● Texto dado
Por Ricardo Vicente López
Tal vez el título, amigo lector, pueda confundirlo o incomodarlo. Pero es necesario que podamos desnudar, descifrar, decodificar, la versión de la historia que nos han contado. Veamos. El relato de la vida colectiva es una narración hecha por personas diferentes: investigadores, animadores, que participan en el relato de la historia colectiva. Esa historia no siempre plasma el sentido colectivo, sino que, las más de las veces, responde, consciente o no, a los intereses de la clase dominante. Esta se impone mediante múltiples mecanismos, muchos de ellos fuera del alcance de la comprensión de las mayorías.
La palabra “enajenación” significa, en el lenguaje cotidiano, “entregar a otro el dominio de una cosa”. En filosofía, se habla del problema de la enajenación, que tiene su relación con el significado de la vida cotidiana. Comúnmente se refiere a un sentimiento de separación, de estar solo y lejos de otros; o como una pérdida de control de la propia vida e incluso como la sensación de distanciamiento de sí mismo o de la sociedad.

● Entradas del conjunto
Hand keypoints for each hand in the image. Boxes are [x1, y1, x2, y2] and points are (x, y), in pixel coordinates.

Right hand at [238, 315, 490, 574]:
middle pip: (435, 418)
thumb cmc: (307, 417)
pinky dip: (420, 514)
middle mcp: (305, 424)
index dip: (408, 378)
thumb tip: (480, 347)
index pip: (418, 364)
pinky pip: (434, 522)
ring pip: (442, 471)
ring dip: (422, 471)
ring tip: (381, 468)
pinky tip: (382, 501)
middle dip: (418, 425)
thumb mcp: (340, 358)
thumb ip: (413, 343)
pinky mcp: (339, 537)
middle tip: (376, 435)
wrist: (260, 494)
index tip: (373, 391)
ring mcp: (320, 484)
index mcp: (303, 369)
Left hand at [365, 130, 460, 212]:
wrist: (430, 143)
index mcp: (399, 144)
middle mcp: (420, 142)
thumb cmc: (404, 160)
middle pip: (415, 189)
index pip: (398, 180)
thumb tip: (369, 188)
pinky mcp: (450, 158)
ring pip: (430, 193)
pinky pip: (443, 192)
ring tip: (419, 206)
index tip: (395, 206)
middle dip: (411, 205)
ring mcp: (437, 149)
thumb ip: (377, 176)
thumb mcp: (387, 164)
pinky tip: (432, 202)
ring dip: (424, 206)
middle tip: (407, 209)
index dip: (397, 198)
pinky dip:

● Aplica lo leído
(1) Según el texto sobre la historia y la enajenación, ¿qué significa la palabra “enajenación” en el lenguaje cotidiano?
(2) Escribe la parte siguiente del texto sobre la historia y la enajenación, empezando después de su última oración.

● Resultados en orden
(1) Significa “entregar a otro el dominio de una cosa”.

(2)
La enajenación, en términos marxistas, se refiere a la separación, o la pérdida, del trabajador de los productos de su propio trabajo. Marx expresó esta idea a partir del hecho de que en la sociedad capitalista, el obrero vende anticipadamente su capacidad de trabajar, por lo cual el resultado de su trabajo, el producto, se presenta como algo que ya no le pertenece a él, se convierte en algo independiente de él.
Para nuestro caso, la vida social, el resultado de nuestras acciones colectivas, es decir la historia, aparece ante nosotros como un resultado extraño, ajeno. El resultado de ello es que la historia se nos presente como ajena, por ello es una historia enajenada. Esa enajenación es un proceso que se da en nuestras conciencias, por tal razón el problema está en nosotros. Somos nosotros los que debemos resolverlo.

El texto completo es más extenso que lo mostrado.